──────── SUPPLIED TEXT

Research Paper Volume 12, Issue 24 pp 25828—25844
A glycolysis-related gene signature predicts prognosis of patients with esophageal adenocarcinoma
- 1 Department of Oncology, The Second Affiliated Hospital of Xi’an Jiaotong University, Xi’an, China
- 2 Department of Surgical Oncology, The First Affiliated Hospital of Xi’an Jiaotong University, Xi’an, China
Received: August 8, 2020 Accepted: September 29, 2020 Published: November 25, 2020https://doi.org/10.18632/aging.104206
How to Cite
Copyright: © 2020 Kang et al. This is an open access article distributed under the terms of the Creative Commons Attribution License (CC BY 3.0), which permits unrestricted use, distribution, and reproduction in any medium, provided the original author and source are credited.
Background: Esophageal adenocarcinoma (EAC) is a growing problem with a rapidly rising incidence and carries a poor prognosis. We aimed to develop a glycolysis-related gene signature to predict the prognostic outcome of patients with EAC.
Results: Five genes (CLDN9, GFPT1, HMMR, RARS and STMN1) were correlated with prognosis of EAC patients. Patients were classified into high-risk and low-risk groups calculated by Cox regression analysis, based on the five gene signature risk score. The five-gene signature was an independent biomarker for prognosis and patients with low risk scores showed better prognosis. Nomogram incorporating the gene signature and clinical prognostic factors was effective in predicting the overall survival.

────────────────

= WORK REQUEST 1 =
In the esophageal adenocarcinoma abstract, which five genes were correlated with the prognosis of EAC patients?
= WORK REQUEST 2 =
Continue the esophageal adenocarcinoma abstract from its last sentence.

──────── RECORDED DATA

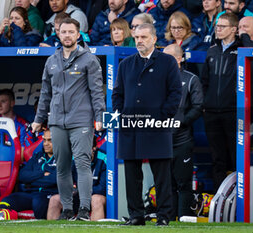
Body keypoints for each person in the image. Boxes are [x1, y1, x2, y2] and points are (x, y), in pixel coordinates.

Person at [32, 18, 105, 221]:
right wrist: (39, 119)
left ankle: (83, 209)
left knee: (82, 164)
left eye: (71, 32)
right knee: (62, 166)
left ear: (78, 34)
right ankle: (67, 209)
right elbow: (45, 93)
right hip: (56, 121)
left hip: (81, 120)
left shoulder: (89, 59)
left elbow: (97, 92)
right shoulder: (52, 60)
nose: (67, 35)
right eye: (63, 32)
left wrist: (99, 117)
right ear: (58, 34)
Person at [112, 23, 182, 226]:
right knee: (132, 175)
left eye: (143, 37)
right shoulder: (126, 64)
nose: (139, 41)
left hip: (157, 126)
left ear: (154, 38)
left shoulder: (168, 62)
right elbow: (118, 94)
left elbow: (175, 93)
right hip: (130, 127)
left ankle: (164, 216)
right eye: (136, 38)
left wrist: (162, 117)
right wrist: (122, 114)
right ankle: (136, 215)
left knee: (162, 175)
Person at [201, 12, 241, 193]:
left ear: (234, 29)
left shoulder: (241, 49)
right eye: (217, 26)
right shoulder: (212, 49)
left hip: (232, 110)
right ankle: (219, 196)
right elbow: (204, 80)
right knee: (217, 157)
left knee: (235, 155)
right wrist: (203, 104)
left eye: (223, 26)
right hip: (211, 112)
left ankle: (238, 195)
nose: (218, 29)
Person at [163, 44, 203, 219]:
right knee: (166, 183)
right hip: (161, 140)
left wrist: (181, 121)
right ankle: (168, 220)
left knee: (183, 183)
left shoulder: (191, 79)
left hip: (182, 140)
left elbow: (198, 106)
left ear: (179, 59)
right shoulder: (156, 79)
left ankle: (184, 220)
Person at [0, 129, 58, 219]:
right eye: (44, 140)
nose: (46, 144)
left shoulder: (63, 157)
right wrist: (42, 173)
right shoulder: (38, 155)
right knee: (6, 201)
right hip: (32, 193)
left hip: (49, 194)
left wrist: (31, 181)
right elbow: (22, 175)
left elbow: (54, 180)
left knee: (38, 202)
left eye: (50, 140)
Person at [47, 131, 107, 221]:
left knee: (96, 199)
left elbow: (102, 188)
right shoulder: (73, 158)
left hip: (94, 196)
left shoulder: (104, 159)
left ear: (94, 148)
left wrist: (80, 190)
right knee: (55, 199)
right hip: (78, 197)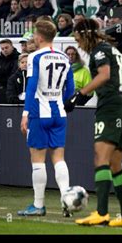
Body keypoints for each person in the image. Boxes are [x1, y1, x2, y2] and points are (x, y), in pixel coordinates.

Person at [64, 18, 122, 228]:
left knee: (101, 159)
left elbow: (104, 75)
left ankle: (102, 213)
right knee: (116, 165)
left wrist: (80, 94)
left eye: (78, 38)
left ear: (86, 35)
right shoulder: (115, 52)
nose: (78, 44)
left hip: (111, 107)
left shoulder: (99, 51)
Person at [18, 20, 75, 217]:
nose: (33, 37)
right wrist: (60, 101)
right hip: (59, 113)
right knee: (59, 158)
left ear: (40, 37)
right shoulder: (64, 57)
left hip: (39, 114)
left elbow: (31, 86)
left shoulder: (34, 57)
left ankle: (38, 205)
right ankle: (66, 201)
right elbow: (72, 89)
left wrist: (25, 114)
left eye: (34, 34)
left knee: (38, 160)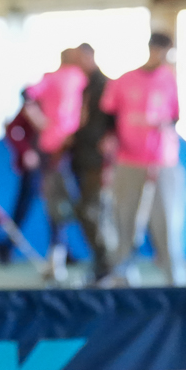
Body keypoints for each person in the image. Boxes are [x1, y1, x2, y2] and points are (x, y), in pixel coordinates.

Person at [99, 32, 186, 286]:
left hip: (163, 161)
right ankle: (122, 275)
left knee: (166, 222)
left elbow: (175, 116)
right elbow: (108, 115)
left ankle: (174, 279)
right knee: (124, 219)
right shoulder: (124, 80)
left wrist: (163, 125)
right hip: (128, 159)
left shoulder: (170, 79)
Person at [24, 48, 88, 280]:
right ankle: (58, 258)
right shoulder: (70, 77)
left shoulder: (60, 78)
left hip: (68, 149)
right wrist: (44, 124)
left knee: (60, 204)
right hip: (58, 150)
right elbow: (27, 97)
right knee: (62, 203)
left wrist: (42, 123)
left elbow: (26, 96)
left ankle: (60, 257)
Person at [68, 42, 117, 283]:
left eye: (79, 58)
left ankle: (109, 264)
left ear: (90, 57)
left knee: (93, 211)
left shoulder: (105, 85)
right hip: (82, 157)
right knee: (86, 211)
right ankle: (104, 264)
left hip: (98, 161)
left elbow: (110, 123)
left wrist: (109, 147)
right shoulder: (84, 86)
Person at [0, 92, 44, 263]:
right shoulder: (31, 106)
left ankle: (62, 250)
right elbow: (12, 129)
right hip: (34, 167)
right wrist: (25, 151)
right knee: (23, 208)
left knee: (57, 208)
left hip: (54, 162)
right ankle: (6, 246)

────────────────

= YOUR RESPONSE 1 =
CLDN9, GFPT1, HMMR, RARS and STMN1.

= YOUR RESPONSE 2 =
Conclusion: An innovative identified glycolysis-related gene signature and an effective nomogram reliably predicted the prognosis of EAC patients.
Methods: The Cancer Genome Atlas database was investigated for the gene expression profile of EAC patients. Glycolytic gene sets difference between EAC and normal tissues were identified via Gene set enrichment analysis (GSEA). Univariate and multivariate Cox analysis were utilized to construct a prognostic gene signature. The signature was evaluated by receiver operating characteristic curves and Kaplan–Meier curves. A prognosis model integrating clinical parameters with the gene signature was established with nomogram.